While other products that use donor fat exist, alloClae is unique in its composition and the volume in which it is administered. Most patients use between 50 and 100 CCs, Van Hove said, though doctors that Business Insider spoke with have used as much as 550 CCs on a patient. By comparison, Renuva, a donor fat product made by MTF Biologics, is typically dispensed in much smaller quantities and used on the face. (alloClae is not recommended for the face.)
Convenience at a cost
alloClae's convenience comes at a cost, depending on how much donor fat you want.
Doctors said the procedures, including the doctor's fees and the price of the alloClae itself, can cost a customer between $10,000 and $100,000. If a patient gets 100 or 200 CCs — enough for a slight contour of the hip or filling out of the breast — the cost is pretty much in line with the cost of a typical fat transfer, Shridharani said. More than that, the steep cost of alloClae quickly adds up.

• _Required action 1_: Transcribe the alloClae passage verbatim, everything from "Convenience at a" down to "quickly adds up.".
• _Required action 2_: Continue the alloClae passage with the next part, beginning after its final sentence.
The lines that come next are not required.

[Source data]
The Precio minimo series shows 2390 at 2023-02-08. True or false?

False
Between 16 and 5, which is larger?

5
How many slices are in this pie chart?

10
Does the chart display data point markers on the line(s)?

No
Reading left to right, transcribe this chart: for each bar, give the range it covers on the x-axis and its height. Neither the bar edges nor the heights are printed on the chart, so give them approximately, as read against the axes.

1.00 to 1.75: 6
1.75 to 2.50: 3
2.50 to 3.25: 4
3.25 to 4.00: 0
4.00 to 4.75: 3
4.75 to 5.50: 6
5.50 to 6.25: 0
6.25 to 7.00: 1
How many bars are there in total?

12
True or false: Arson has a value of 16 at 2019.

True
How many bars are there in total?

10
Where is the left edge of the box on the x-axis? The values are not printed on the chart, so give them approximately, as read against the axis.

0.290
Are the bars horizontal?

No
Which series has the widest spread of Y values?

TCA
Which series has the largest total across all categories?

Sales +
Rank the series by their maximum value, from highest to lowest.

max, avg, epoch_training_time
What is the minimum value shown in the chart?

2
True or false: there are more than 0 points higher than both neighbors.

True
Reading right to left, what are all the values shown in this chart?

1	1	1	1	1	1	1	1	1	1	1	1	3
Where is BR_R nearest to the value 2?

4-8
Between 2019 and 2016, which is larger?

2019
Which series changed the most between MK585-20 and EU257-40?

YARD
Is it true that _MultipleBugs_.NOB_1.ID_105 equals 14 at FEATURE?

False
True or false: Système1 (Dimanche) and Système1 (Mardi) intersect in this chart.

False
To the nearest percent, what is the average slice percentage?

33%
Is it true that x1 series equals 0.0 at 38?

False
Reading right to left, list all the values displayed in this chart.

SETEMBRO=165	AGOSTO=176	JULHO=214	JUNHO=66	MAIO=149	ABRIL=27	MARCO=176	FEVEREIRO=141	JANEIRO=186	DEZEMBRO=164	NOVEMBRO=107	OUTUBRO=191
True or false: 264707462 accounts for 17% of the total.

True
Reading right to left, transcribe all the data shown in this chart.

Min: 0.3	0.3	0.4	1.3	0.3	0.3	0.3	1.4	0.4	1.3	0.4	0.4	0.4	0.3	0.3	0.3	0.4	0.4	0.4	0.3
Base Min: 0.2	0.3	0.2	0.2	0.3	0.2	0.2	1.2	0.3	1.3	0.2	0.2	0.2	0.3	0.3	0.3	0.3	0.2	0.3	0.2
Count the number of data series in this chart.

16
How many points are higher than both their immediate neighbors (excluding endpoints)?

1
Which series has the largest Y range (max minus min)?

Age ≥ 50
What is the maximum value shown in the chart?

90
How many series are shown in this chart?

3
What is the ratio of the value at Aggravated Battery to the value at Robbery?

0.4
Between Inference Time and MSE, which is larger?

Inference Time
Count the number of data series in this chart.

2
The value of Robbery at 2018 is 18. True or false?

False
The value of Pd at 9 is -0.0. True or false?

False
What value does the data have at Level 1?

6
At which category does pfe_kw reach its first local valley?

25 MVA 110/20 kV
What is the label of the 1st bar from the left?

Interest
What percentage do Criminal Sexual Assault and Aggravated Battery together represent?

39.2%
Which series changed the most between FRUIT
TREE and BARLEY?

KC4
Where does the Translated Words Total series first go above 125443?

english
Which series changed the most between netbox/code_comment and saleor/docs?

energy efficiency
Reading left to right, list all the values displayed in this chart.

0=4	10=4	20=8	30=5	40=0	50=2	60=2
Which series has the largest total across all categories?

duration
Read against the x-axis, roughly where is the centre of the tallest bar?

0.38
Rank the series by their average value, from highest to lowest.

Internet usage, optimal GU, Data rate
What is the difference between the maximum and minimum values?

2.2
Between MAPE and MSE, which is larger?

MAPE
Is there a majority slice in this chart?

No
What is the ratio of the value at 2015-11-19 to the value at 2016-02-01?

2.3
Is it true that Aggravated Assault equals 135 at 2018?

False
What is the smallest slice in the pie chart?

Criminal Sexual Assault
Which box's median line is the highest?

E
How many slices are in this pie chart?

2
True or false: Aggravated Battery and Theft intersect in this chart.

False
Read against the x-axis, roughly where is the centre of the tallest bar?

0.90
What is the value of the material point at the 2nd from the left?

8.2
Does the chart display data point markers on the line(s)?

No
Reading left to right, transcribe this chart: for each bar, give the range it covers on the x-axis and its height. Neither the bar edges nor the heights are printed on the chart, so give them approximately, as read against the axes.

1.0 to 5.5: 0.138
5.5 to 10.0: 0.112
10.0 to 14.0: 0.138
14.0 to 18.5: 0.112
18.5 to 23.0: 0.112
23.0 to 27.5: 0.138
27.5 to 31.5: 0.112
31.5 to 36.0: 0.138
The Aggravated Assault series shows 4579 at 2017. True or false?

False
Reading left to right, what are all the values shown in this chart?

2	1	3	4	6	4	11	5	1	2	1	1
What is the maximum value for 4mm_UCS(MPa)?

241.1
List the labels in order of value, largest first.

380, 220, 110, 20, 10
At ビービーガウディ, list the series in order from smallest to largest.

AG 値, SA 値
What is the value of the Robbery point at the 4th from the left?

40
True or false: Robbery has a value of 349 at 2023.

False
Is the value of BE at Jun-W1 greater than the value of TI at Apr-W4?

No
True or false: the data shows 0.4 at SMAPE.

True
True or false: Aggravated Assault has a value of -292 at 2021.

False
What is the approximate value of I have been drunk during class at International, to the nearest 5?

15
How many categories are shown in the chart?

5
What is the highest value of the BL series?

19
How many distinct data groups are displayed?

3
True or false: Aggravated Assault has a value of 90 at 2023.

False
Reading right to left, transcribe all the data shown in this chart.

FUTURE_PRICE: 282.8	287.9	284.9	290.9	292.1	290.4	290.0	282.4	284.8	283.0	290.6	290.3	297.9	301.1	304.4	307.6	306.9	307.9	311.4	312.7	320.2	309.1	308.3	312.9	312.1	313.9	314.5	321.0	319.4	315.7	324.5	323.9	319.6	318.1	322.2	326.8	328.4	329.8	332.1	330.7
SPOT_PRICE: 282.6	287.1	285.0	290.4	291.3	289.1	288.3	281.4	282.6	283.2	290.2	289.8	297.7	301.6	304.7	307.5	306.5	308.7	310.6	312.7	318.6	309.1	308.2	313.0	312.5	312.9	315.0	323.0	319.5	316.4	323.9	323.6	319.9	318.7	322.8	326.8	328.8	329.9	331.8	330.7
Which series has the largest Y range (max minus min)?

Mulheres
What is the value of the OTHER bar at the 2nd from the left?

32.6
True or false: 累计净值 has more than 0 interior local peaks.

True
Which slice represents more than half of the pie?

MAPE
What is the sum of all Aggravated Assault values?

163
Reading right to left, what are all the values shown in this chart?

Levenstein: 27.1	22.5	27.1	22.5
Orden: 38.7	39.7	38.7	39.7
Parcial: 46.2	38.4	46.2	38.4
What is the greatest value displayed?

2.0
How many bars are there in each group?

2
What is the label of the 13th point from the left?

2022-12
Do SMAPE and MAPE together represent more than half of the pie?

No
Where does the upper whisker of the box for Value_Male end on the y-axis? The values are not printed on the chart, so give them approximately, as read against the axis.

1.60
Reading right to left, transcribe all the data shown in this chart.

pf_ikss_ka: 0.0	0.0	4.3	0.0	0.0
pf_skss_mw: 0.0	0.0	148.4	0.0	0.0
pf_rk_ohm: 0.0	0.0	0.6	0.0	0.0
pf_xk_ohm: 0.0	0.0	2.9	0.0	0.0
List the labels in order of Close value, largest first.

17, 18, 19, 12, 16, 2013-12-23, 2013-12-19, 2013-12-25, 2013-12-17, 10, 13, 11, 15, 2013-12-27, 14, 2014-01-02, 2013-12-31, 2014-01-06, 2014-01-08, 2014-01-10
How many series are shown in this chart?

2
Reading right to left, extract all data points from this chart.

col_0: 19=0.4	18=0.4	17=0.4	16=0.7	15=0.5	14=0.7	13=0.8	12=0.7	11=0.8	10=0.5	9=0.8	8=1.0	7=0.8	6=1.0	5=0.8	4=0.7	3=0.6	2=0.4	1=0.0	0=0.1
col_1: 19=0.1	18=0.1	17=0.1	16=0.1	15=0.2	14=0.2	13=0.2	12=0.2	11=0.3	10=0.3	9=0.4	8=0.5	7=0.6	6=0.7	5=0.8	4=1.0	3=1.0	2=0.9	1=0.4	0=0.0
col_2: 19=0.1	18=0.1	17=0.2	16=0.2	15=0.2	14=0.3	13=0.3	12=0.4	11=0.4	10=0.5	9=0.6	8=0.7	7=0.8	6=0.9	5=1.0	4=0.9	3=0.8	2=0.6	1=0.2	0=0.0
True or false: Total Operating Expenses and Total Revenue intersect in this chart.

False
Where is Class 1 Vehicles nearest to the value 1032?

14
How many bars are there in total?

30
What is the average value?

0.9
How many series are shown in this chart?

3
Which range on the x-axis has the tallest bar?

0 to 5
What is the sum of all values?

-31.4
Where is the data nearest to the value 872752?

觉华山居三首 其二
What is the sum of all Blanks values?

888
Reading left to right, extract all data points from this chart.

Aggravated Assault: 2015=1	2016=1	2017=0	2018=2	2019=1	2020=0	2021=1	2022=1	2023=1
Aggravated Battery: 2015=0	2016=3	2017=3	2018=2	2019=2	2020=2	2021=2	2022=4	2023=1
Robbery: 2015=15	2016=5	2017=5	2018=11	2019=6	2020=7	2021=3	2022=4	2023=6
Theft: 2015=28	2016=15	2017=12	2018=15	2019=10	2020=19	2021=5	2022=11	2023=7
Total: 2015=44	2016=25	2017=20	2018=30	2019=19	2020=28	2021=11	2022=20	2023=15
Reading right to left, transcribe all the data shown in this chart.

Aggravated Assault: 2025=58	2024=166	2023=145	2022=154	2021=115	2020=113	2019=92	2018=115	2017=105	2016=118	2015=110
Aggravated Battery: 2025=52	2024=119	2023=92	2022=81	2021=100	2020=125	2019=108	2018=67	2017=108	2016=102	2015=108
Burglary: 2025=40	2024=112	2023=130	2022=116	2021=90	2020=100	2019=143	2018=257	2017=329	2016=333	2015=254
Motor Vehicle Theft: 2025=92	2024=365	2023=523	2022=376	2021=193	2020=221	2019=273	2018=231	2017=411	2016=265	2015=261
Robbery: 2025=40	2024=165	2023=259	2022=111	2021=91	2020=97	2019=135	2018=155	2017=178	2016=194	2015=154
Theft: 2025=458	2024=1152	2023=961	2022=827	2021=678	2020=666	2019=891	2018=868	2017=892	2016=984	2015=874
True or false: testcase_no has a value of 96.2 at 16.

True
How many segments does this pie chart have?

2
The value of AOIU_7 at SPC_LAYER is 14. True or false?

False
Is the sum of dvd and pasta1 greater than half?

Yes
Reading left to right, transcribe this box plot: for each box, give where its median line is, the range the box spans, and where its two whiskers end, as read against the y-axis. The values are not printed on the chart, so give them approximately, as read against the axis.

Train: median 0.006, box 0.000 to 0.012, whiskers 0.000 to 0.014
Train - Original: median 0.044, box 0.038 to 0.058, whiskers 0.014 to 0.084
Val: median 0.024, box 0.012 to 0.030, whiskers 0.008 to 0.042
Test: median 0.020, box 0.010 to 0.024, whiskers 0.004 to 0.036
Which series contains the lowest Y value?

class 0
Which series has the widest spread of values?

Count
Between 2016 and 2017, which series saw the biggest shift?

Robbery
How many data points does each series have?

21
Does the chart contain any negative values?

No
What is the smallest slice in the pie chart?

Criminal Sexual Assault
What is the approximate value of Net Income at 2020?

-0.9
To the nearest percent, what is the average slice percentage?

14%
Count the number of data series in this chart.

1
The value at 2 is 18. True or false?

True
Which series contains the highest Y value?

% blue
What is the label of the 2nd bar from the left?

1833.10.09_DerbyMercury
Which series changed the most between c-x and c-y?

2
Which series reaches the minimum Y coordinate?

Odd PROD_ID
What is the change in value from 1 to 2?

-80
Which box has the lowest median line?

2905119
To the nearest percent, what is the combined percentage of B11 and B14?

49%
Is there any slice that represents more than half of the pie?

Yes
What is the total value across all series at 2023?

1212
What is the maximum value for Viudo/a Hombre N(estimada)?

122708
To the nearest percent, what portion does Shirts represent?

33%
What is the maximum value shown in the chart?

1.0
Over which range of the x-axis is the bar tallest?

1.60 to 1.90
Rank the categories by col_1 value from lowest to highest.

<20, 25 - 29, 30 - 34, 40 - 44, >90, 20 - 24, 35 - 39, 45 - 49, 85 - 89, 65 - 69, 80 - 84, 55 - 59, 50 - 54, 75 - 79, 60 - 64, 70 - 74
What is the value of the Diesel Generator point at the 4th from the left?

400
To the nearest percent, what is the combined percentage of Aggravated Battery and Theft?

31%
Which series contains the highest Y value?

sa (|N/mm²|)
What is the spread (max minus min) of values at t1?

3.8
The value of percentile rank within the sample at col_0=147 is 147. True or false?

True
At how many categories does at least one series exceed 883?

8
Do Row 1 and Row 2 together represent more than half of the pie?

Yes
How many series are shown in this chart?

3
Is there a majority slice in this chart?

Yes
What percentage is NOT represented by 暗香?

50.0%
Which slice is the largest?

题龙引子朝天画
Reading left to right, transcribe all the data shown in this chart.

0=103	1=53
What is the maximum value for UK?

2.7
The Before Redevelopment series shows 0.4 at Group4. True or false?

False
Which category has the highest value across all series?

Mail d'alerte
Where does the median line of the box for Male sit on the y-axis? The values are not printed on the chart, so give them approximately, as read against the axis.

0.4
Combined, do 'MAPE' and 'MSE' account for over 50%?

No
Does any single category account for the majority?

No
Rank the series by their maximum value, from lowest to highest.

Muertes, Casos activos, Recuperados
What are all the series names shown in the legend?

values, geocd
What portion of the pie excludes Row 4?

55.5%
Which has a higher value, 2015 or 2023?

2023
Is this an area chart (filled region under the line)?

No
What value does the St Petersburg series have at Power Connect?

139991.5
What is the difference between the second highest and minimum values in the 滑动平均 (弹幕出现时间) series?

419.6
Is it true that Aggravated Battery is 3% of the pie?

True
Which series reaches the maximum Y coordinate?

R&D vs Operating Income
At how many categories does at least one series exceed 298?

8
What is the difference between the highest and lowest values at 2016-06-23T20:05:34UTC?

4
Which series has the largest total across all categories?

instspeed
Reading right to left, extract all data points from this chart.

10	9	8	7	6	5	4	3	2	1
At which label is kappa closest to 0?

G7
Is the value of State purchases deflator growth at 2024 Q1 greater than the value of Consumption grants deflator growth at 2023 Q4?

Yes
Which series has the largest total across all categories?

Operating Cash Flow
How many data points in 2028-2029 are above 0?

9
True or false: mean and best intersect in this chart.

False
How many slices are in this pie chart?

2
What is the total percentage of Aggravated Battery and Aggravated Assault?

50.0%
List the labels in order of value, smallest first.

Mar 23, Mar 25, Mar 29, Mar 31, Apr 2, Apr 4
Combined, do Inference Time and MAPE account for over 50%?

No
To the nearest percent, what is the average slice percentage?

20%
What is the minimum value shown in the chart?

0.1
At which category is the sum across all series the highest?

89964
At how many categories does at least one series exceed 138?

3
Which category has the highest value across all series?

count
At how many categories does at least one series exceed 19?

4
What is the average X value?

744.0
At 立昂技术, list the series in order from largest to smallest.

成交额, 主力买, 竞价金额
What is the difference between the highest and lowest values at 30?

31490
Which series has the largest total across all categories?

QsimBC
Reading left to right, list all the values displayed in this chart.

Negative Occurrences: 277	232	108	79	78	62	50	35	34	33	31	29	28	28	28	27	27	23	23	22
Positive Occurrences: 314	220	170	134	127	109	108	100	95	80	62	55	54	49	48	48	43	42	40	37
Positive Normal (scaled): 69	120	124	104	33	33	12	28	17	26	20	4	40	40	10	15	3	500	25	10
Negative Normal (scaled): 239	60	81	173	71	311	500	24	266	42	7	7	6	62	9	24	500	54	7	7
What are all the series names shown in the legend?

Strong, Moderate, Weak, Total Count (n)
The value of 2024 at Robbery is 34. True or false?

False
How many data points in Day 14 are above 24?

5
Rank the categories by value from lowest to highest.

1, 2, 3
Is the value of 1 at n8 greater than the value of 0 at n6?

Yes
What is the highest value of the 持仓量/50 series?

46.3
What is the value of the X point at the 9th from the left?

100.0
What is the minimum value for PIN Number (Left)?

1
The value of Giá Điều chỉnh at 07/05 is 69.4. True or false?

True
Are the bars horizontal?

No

• _Exercise result 1_:
Convenience at a cost
alloClae's convenience comes at a cost, depending on how much donor fat you want.
Doctors said the procedures, including the doctor's fees and the price of the alloClae itself, can cost a customer between $10,000 and $100,000. If a patient gets 100 or 200 CCs — enough for a slight contour of the hip or filling out of the breast — the cost is pretty much in line with the cost of a typical fat transfer, Shridharani said. More than that, the steep cost of alloClae quickly adds up.

• _Exercise result 2_:
Sachin Shridharani
Where a typical breast augmentation with an implant at an upscale office like Shridharani's would start at $15,000, a minor breast adjustment using alloClae starts at $12,000 and could exceed $30,000 depending on the desired volume.
"The thing that shocks me a little bit is just how expensive the product is, but still the willingness of patients to pay for it," said San Francisco-based plastic surgeon Dr. David Sieber, who hasn't yet injected alloClae but has patients waiting for the product.
That willingness comes even without long-term, proven results.
So far, the doctors who spoke with Business Insider have said the initial results are promising, but as Basu said, there's been no three- or five-year follow-up yet.
The procedures he has done with alloClae are all "subtle refinements," he said. "It is not go big or go home."
'C-level surgery'
Douglas Steinbrech, who has medical practices for men in New York City, Beverly Hills, and Chicago, has a term he uses at the office: "C-level surgery." C as in C-suite — and among that crowd, alloClae has been graded A+.
"The CEOs, COOs, CCOs that don't want to be away from the boardroom," Steinbrech told Business Insider. He has primarily had men get alloClae put in their shoulders and chests.
"They have to go to a lot of meetings that just pop up, and they cannot control when they're going to happen. They can't just clear their schedule to recover for a surgery," he added.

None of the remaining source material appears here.